As a college librarian, I often hear stressed-out students searching for primary sources say, "I'll take anything." Don't settle for just anything. There is a treasury of primary source material available electronically. Peruse my selection of 200-plus primary source sites by conducting a keyword search, exploring the tag cloud at left, or browsing by historical era. You can also visit my Delicious and Diigo sites to review my bookmarks. Here's hoping you find what you're looking for.

Tuesday, December 21, 2010

A plague on your house? Better get out the white wand.

After writing the previous entry about Harvard’s Contagion collection, I stumbled upon another resource for historical materials about contagious diseases. The World Health Organization’s Historical Collection includes “Rare Books on Plague, Smallpox and Epidemiology". In that collection, you’ll find Sir John Colbatch’s 1721 work - A Scheme for Proper Methods to be taken, should it please God to visit us with the Plague.

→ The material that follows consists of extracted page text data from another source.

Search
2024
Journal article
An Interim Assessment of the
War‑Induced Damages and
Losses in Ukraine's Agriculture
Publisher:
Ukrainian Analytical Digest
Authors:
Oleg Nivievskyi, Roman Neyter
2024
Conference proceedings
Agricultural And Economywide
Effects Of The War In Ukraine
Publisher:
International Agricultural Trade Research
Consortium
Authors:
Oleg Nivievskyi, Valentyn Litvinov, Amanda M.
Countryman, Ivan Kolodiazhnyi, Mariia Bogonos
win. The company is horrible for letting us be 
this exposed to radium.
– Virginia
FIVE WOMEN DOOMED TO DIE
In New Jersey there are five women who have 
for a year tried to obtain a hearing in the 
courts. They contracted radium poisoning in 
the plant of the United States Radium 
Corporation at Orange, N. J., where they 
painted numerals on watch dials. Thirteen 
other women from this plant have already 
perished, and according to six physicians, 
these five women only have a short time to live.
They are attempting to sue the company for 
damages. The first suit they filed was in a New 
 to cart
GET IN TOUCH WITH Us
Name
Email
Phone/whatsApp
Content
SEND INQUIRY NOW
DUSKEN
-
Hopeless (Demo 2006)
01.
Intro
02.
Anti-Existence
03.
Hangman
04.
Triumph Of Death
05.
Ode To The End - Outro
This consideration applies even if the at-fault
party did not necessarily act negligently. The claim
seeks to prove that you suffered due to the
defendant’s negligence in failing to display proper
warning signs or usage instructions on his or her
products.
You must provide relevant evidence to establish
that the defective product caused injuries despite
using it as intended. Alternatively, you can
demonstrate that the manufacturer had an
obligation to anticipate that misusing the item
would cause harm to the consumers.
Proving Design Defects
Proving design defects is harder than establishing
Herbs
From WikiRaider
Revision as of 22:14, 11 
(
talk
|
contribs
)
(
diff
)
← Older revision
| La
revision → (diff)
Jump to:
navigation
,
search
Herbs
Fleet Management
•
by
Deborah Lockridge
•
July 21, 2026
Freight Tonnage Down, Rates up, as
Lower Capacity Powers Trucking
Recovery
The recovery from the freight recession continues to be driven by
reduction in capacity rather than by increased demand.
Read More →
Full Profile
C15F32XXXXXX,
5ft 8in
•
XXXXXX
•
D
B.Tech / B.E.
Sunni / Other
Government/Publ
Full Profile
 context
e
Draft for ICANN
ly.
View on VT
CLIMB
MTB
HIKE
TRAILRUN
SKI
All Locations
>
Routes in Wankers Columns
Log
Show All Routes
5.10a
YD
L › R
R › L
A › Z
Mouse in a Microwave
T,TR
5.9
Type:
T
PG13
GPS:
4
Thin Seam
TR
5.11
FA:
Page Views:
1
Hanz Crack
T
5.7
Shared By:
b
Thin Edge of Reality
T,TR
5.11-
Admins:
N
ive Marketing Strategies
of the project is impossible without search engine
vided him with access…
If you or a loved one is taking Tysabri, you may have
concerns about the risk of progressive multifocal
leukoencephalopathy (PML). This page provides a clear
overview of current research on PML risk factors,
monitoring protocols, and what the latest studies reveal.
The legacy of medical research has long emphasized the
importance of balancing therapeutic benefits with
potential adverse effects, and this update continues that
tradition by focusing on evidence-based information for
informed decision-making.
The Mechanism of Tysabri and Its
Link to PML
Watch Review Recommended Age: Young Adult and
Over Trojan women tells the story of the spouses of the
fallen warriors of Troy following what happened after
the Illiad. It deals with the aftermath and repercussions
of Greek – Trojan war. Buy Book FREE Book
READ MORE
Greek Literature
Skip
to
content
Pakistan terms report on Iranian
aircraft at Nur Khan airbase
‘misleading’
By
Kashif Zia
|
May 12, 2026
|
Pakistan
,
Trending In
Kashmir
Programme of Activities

That publication described a plan to divide the city of London into districts. Each of those districts would be assigned physicians, apothecaries, nurses and militia to tend to the sick, keep order and bury the dead in the event the city was visited by the deadly virus. That treatise offered very specific advice for those families of some means – individuals who could afford to hole up in their homes and wait for the epidemic to wane.

“That Families of Substance, who have Servants and all convenience for cleanliness and everything else, be left in their own Houses, and even those not shut up, only a mark to be set upon them. But that it shall be Death for any well person to come out of such house without a white wand in his hand, to warn all people that he belongs to an infected family."

According to the Dictionary of National Biography, Sir John Colbatch died in 1729. There’s no mention of the cause of death. Other samples of Colbatch's work can be found on Google Books, such as the one pictured above. The timely title of that work? – Dissertation Concerning Misletoe: A most wonderful Specifick Remedy for the Cure of convulsive Distemper, Calculated for the Benefit of the Poor as well s the Rich and heartily recommended for the Common Good of Mankind.